**Problem to work on:**
The entries that follow should be reproduced exactly, with no images carried over.
--- START ---
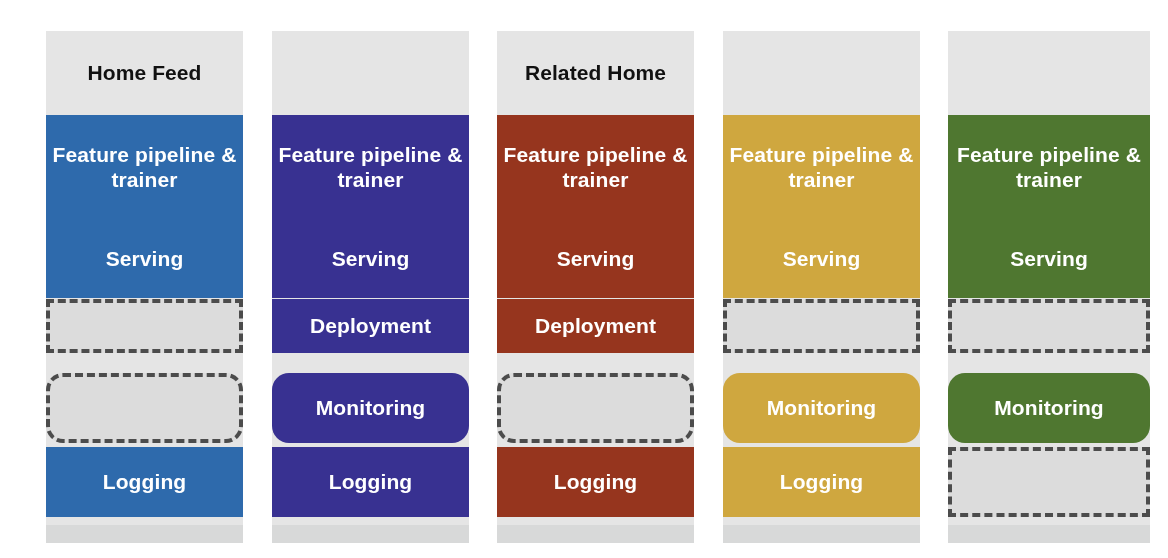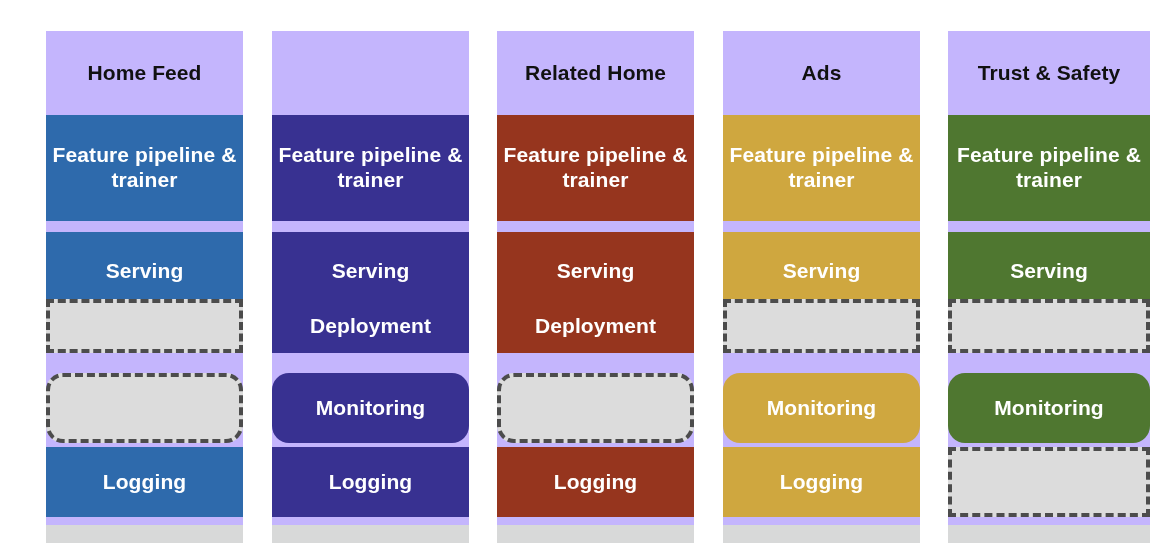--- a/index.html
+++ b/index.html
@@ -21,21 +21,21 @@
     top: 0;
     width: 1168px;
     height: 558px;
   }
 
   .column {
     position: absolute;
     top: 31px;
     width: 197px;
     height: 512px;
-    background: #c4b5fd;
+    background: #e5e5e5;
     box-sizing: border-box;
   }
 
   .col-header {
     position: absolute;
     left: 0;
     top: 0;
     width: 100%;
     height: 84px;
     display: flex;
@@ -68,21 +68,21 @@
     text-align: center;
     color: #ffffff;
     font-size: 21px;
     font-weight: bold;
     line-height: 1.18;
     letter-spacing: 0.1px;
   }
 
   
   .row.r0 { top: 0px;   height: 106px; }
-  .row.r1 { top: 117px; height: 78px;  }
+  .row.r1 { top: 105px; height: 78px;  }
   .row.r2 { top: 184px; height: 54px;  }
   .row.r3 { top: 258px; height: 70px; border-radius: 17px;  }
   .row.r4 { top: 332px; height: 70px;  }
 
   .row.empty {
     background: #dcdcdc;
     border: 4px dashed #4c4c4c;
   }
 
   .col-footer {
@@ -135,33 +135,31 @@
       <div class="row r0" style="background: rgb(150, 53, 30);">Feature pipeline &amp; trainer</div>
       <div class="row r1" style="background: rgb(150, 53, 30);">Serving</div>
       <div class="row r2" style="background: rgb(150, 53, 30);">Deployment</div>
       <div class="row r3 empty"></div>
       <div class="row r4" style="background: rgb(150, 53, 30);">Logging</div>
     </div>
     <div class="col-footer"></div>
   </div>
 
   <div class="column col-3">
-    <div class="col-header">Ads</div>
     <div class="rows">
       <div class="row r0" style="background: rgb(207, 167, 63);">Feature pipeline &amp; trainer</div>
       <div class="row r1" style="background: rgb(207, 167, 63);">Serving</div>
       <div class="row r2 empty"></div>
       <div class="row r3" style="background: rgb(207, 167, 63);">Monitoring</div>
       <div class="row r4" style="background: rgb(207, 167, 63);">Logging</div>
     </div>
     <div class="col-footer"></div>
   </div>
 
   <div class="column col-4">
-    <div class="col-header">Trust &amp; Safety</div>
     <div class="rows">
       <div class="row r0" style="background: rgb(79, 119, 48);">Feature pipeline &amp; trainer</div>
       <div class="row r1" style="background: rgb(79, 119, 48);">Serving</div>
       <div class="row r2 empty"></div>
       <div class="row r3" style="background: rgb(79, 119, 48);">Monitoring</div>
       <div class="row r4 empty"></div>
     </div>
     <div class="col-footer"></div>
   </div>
--- END ---
**Answer box:**
--- a/index.html
+++ b/index.html
@@ -21,21 +21,21 @@
     top: 0;
     width: 1168px;
     height: 558px;
   }
 
   .column {
     position: absolute;
     top: 31px;
     width: 197px;
     height: 512px;
-    background: #c4b5fd;
+    background: #e5e5e5;
     box-sizing: border-box;
   }
 
   .col-header {
     position: absolute;
     left: 0;
     top: 0;
     width: 100%;
     height: 84px;
     display: flex;
@@ -68,21 +68,21 @@
     text-align: center;
     color: #ffffff;
     font-size: 21px;
     font-weight: bold;
     line-height: 1.18;
     letter-spacing: 0.1px;
   }
 
   
   .row.r0 { top: 0px;   height: 106px; }
-  .row.r1 { top: 117px; height: 78px;  }
+  .row.r1 { top: 105px; height: 78px;  }
   .row.r2 { top: 184px; height: 54px;  }
   .row.r3 { top: 258px; height: 70px; border-radius: 17px;  }
   .row.r4 { top: 332px; height: 70px;  }
 
   .row.empty {
     background: #dcdcdc;
     border: 4px dashed #4c4c4c;
   }
 
   .col-footer {
@@ -135,33 +135,31 @@
       <div class="row r0" style="background: rgb(150, 53, 30);">Feature pipeline &amp; trainer</div>
       <div class="row r1" style="background: rgb(150, 53, 30);">Serving</div>
       <div class="row r2" style="background: rgb(150, 53, 30);">Deployment</div>
       <div class="row r3 empty"></div>
       <div class="row r4" style="background: rgb(150, 53, 30);">Logging</div>
     </div>
     <div class="col-footer"></div>
   </div>
 
   <div class="column col-3">
-    <div class="col-header">Ads</div>
     <div class="rows">
       <div class="row r0" style="background: rgb(207, 167, 63);">Feature pipeline &amp; trainer</div>
       <div class="row r1" style="background: rgb(207, 167, 63);">Serving</div>
       <div class="row r2 empty"></div>
       <div class="row r3" style="background: rgb(207, 167, 63);">Monitoring</div>
       <div class="row r4" style="background: rgb(207, 167, 63);">Logging</div>
     </div>
     <div class="col-footer"></div>
   </div>
 
   <div class="column col-4">
-    <div class="col-header">Trust &amp; Safety</div>
     <div class="rows">
       <div class="row r0" style="background: rgb(79, 119, 48);">Feature pipeline &amp; trainer</div>
       <div class="row r1" style="background: rgb(79, 119, 48);">Serving</div>
       <div class="row r2 empty"></div>
       <div class="row r3" style="background: rgb(79, 119, 48);">Monitoring</div>
       <div class="row r4 empty"></div>
     </div>
     <div class="col-footer"></div>
   </div>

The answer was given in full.